**Document extract**.

---*---

# Removing Spoiler



## mumrah (Apr 3, 2005)

I am planning on removing my spoiler this weekend. I was wondering if anyone has any close up pics of the holes plugged. I was also wondering what tools and parts I will need. I would like to have everything ready before I start and not have to leave mid project to get materials or a tool that I did not have.

I know alot of you have done this and any help or suggestions would be appreciated.


----------



## QwkRed05GTO (Oct 17, 2005)

This member did a great job. Wish he lived near me, I would hit him up to do the job.

http://www.gtoforum.com/showthread.php?t=5873&highlight=spoiler+delete


----------



## johnebgoode (Oct 4, 2005)

QwkRed05GTO said:


> This member did a great job. Wish he lived near me, I would hit him up to do the job.
> 
> http://www.gtoforum.com/showthread.php?t=5873&highlight=spoiler+delete


----------



## SilverGoat (Oct 30, 2004)

Sorry, no pics, but its really easy to remove. There are 4 nuts to take off. One of the studs came off when I took mine off. The 5th hole is on the passenger side. The wiring harness goes there. I had to bend the carpet back to help get the harness apart. The 4 holes are 3/8", the big one 3/4". My dealer gave me body filler plugs, but there are other places to get plugs. Mine won't take paint. I'm hoping to get them filled in this year. The larger plug should be siliconed, the smaller ones are outside the drip rail so I didn't worry about them. It took all of 15 minutes to do this. The car is sooooooo much better without that stupid spoiler.

---*---

Continue the spoiler-removal thread above, picking up right after its last post.

**Data provided**.
---*---

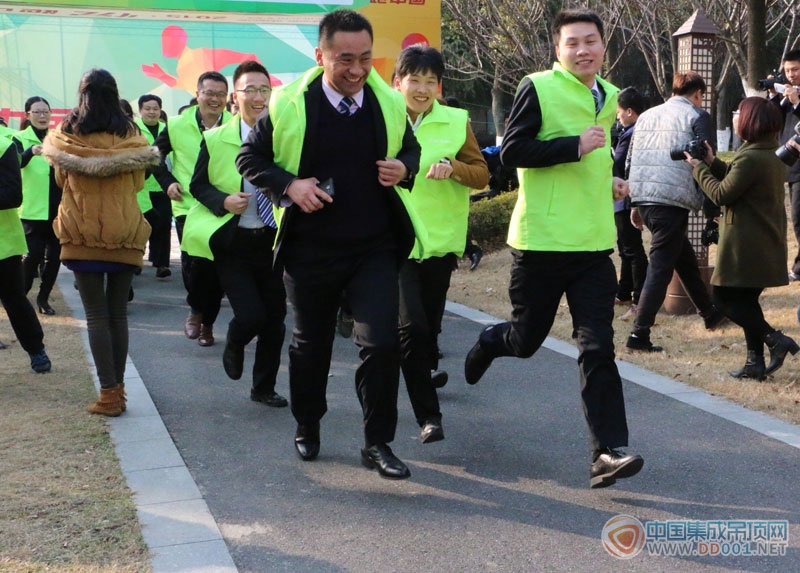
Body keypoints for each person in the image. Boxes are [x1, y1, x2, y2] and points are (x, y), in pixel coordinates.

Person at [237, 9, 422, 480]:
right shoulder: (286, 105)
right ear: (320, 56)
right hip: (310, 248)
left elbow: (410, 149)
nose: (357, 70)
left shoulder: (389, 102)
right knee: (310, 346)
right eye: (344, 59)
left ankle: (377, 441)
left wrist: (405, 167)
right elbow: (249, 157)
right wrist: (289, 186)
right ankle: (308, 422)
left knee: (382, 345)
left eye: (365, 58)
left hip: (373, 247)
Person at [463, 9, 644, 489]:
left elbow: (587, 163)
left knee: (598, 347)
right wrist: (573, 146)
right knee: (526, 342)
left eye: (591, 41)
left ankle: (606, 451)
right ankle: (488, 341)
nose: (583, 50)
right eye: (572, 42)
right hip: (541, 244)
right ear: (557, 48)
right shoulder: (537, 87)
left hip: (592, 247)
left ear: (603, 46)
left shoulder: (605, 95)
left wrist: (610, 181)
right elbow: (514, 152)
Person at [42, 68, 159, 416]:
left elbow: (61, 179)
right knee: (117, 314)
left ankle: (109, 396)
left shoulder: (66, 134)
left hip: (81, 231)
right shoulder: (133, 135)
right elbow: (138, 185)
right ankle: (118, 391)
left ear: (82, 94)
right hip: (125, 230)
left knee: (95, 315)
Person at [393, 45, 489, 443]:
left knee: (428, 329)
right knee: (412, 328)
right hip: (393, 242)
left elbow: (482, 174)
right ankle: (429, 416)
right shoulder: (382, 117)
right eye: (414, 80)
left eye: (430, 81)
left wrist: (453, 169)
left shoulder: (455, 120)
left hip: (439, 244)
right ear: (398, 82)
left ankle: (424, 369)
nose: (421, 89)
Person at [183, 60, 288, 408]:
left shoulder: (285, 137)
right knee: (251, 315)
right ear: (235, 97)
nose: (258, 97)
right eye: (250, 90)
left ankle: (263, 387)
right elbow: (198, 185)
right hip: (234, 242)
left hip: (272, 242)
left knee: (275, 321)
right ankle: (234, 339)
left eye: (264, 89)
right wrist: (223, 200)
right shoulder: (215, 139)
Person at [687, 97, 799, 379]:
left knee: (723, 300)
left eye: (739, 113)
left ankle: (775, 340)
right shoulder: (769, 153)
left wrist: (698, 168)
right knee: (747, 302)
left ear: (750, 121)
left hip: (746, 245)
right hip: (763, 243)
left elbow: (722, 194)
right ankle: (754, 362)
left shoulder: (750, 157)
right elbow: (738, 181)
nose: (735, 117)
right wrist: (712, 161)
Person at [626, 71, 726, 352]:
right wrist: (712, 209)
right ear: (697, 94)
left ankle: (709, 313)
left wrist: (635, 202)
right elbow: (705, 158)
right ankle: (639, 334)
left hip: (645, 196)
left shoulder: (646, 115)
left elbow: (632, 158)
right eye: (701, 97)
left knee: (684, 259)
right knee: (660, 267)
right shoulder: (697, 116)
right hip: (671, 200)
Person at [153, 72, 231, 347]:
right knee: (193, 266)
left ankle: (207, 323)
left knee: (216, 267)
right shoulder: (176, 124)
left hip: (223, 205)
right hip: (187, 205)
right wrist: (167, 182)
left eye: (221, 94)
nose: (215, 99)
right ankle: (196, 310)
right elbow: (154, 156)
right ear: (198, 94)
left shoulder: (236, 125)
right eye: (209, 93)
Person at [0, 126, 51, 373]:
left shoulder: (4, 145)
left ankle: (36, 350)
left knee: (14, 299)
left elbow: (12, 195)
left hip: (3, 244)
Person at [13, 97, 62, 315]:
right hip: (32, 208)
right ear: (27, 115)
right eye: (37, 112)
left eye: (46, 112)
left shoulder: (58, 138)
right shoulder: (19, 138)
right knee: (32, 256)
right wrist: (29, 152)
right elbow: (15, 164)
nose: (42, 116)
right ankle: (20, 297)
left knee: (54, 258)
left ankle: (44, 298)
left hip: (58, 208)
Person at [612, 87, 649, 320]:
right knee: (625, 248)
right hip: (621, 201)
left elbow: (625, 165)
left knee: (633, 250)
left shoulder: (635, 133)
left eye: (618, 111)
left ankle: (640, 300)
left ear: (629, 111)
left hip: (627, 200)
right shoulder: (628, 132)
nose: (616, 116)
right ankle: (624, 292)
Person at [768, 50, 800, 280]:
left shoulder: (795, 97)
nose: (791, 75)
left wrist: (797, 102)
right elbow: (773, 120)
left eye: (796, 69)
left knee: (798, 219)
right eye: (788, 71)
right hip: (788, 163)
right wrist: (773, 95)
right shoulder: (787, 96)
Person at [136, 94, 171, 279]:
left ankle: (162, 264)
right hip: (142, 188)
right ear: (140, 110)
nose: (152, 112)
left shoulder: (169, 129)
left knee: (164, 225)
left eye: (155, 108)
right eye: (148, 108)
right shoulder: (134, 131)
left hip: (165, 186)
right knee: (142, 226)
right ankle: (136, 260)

---*---

**Result for this exercise**.
----------



## Groucho (Sep 11, 2004)

QwkRed05GTO said:


> This member did a great job. Wish he lived near me, I would hit him up to do the job.
> 
> http://www.gtoforum.com/showthread.php?t=5873&highlight=spoiler+delete



Fecking A.

I still have the plastic plugs, going on a year now.

Still looks better than that stupid, useless spoiler.


----------



## CrabhartLSX (Feb 12, 2006)

Groucho said:


> Fecking A.
> 
> I still have the plastic plugs, going on a year now.
> 
> Still looks better than that stupid, useless spoiler.


why not grind them down flush, then put touch-up paint on them?


----------



## 05_GTO (Mar 1, 2006)

Groucho said:


> Fecking A.
> 
> I still have the plastic plugs, going on a year now.
> 
> Still looks better than that stupid, useless spoiler.


I still got the plastic ones too... been about 2 months now. One day I will get mine shaved/painted. Just as soon as I feel the car is fast enough


----------



## powerman_dsr (Feb 27, 2006)

im just gonna plug mine with black caps and paint them in case i want the spoiler back again


----------



## mumrah (Apr 3, 2005)

Already searched and read most of the spoiler removal posts but was looking for a quick grocery list of what will be needed to complete the job. 

I think I saw a post that mentions a star tool??

4-3/8" plugs
1-3/4" plug

silicone for the 3/4" plug because of location

touch up paint if desired to paint plugs

Anything else?


----------



## mumrah (Apr 3, 2005)

Completed removal today at lunch. The total labor time is around 15 minutes. It takes longer to find and pay for the plugs at Lowes. $3 in parts.


The star tool is the one to hold the studs when you remove the nuts. Not necessary to remove the soiler if you don't mind the studs coming out of the spoiler.


arty:


----------



## Groucho (Sep 11, 2004)

CrabhartLSX said:


> why not grind them down flush, then put touch-up paint on them?


You ever grind ABS?

Not pretty.


----------



## CrabhartLSX (Feb 12, 2006)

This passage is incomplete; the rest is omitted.